MiniMax Audio Models
Overview
MiniMax provides audio capabilities in StoryFlow, including voice cloning and text-to-speech (TTS). Use these when you need consistent narration voices across scenes.
MiniMax Voice Clone
What it does
Create a reusable voice ID by cloning timbre and speaking style from an audio sample.
Inputs
- Audio Sample (Required): MP3/M4A/WAV, 10s–5min (max 20MB).
- Demo Text (Required): used to generate a short preview after cloning.
Parameters
| Parameter | Type | Default | Allowed | What it does |
|---|---|---|---|---|
voice_model | string | speech-2.5-hd-preview | speech-2.5-hd-preview | Selects the cloning model. |
accuracy | number | 0.8 | 0.0 – 1.0 | Controls how strictly the cloned voice matches the sample. Higher = closer match. |
need_noise_reduction | boolean | true | true, false | Enables noise reduction on the sample before cloning. |
need_volume_normalization | boolean | true | true, false | Normalizes volume for more consistent output. |
Tips
- Use clean, single-speaker audio with minimal music/noise.
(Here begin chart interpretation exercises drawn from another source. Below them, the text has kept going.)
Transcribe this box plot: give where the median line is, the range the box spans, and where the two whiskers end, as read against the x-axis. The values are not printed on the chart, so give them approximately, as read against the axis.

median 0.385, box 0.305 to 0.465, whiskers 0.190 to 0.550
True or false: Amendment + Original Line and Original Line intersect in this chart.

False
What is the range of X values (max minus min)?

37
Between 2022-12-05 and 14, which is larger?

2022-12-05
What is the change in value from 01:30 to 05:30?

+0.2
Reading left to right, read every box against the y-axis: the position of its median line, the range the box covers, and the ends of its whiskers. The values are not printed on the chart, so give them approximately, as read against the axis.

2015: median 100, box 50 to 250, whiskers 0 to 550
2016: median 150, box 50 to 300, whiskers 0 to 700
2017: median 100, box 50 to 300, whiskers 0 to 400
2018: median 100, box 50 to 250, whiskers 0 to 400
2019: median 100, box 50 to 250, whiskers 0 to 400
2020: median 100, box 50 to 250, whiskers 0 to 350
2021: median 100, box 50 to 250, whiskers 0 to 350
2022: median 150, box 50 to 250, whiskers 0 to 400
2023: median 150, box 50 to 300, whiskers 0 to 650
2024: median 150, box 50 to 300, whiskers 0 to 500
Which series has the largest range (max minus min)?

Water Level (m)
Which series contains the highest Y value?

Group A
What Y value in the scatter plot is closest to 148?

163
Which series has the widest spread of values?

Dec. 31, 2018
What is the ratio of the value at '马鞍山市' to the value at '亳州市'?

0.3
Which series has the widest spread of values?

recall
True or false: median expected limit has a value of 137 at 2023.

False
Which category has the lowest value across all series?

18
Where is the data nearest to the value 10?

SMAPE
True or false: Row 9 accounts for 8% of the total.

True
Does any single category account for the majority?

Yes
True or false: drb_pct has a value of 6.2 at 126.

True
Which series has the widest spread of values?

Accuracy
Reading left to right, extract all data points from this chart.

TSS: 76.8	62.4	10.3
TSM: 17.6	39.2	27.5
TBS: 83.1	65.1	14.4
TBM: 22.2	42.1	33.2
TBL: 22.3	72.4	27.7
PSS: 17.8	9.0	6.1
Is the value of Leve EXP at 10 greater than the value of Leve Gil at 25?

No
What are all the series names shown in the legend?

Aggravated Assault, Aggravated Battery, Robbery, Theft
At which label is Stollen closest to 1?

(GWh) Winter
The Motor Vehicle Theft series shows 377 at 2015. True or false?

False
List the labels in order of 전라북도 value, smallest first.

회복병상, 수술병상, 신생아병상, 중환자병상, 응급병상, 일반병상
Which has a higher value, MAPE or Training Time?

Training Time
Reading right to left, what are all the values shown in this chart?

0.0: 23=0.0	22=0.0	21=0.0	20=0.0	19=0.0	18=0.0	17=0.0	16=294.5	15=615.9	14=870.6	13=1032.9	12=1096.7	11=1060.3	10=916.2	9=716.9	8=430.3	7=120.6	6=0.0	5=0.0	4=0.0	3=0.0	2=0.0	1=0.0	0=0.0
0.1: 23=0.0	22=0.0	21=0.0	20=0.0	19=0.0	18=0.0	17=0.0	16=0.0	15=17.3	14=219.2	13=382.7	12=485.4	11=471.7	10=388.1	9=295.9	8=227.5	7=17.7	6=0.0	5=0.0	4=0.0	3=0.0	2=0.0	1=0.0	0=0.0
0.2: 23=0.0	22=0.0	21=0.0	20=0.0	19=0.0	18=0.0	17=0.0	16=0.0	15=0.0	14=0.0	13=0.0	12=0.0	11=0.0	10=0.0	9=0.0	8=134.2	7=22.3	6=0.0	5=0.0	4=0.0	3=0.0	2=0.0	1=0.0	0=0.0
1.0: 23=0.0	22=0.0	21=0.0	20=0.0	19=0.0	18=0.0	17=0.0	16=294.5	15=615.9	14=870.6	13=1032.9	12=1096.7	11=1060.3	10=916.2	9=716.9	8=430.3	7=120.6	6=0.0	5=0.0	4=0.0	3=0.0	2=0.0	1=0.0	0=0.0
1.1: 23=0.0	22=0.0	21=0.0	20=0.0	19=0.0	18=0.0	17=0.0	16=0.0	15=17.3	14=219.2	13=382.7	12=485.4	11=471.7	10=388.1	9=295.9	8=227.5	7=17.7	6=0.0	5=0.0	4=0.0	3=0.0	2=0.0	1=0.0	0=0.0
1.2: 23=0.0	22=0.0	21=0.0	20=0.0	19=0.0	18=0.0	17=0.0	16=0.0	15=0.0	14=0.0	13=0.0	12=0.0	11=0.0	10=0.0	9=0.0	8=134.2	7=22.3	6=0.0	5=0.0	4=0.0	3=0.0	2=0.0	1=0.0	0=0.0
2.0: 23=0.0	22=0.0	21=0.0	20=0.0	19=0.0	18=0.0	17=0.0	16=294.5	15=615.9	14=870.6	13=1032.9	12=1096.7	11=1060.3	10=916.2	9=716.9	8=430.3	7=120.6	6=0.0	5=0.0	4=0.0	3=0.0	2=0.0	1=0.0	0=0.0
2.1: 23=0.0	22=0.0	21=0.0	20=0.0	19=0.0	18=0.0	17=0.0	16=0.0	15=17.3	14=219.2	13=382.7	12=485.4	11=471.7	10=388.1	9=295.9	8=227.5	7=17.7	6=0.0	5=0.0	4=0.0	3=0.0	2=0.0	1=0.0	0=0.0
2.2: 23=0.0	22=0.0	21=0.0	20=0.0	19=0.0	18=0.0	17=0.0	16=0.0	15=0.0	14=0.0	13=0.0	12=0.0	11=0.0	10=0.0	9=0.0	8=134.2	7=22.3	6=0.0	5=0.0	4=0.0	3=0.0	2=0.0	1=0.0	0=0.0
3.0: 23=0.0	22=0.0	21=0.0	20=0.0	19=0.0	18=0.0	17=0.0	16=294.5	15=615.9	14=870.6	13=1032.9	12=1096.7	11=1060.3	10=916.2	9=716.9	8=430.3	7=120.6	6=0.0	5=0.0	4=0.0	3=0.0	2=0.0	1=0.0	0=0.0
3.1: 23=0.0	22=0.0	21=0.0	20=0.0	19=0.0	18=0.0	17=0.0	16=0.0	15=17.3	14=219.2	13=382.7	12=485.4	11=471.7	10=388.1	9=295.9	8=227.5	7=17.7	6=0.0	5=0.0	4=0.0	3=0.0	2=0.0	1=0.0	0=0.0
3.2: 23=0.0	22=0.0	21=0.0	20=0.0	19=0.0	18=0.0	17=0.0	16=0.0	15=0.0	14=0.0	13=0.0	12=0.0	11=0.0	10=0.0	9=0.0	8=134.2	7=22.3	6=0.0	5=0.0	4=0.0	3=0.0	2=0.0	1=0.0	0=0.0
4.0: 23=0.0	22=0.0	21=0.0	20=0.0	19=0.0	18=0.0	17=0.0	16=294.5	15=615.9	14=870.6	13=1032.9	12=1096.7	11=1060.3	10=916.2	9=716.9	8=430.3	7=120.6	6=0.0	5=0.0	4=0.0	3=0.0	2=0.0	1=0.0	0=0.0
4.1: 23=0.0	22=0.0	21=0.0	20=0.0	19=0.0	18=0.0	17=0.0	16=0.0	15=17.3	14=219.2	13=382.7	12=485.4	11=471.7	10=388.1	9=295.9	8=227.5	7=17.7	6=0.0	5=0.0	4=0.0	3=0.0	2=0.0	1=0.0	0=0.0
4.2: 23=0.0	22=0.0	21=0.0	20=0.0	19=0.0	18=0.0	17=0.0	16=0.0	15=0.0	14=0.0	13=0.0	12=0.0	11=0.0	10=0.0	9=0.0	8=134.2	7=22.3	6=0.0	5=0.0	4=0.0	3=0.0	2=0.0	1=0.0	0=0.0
- Provide 30–90 seconds of steady speech for better timbre stability.
- Voice IDs are temporary unless you use them in a TTS request within 7 days.
MiniMax TTS
What it does
Generate speech from text, using either system preset voices or your custom cloned voice ID.
Inputs
- Text Input (Required): the content to speak.
Parameters
| Parameter | Type | Default | Allowed | What it does |
|---|---|---|---|---|
voice_model | string | speech-2.6-turbo | speech-2.6-turbo, speech-2.6-hd | Selects the TTS model. Turbo is faster; HD is higher quality. |
voice_id | string | male-qn-qingse | Preset list | Selects a system timbre (preset voice). Disabled when use_custom_voice=true. |
use_custom_voice | boolean | false | true, false | Enables using your cloned voice ID instead of a preset timbre. |
custom_voice_id | string | "" | - | Your cloned voice ID (typically starts with voice_clone_). Only available when use_custom_voice=true. |
emotion | string | neutral | neutral, happy, sad, angry, fearful, disgusted, surprised | Controls emotional tone (supported in MiniMax 2.6 models). |
text_normalization | boolean | false | true, false | Improves reading of numbers/dates/symbols in English, with slight added latency. |
speed | number | 1.0 | 0.5 – 2.0 | Controls speaking rate. |
vol | number | 1.0 | 0.1 – 10.0 | Controls output volume. |
pitch | number | 0 | -12 – 12 (integer) | Controls vocal pitch shift. |
Tips
- Split long scripts into smaller paragraphs for more controllable pacing.
- Keep the same voice settings across all scenes to maintain consistency.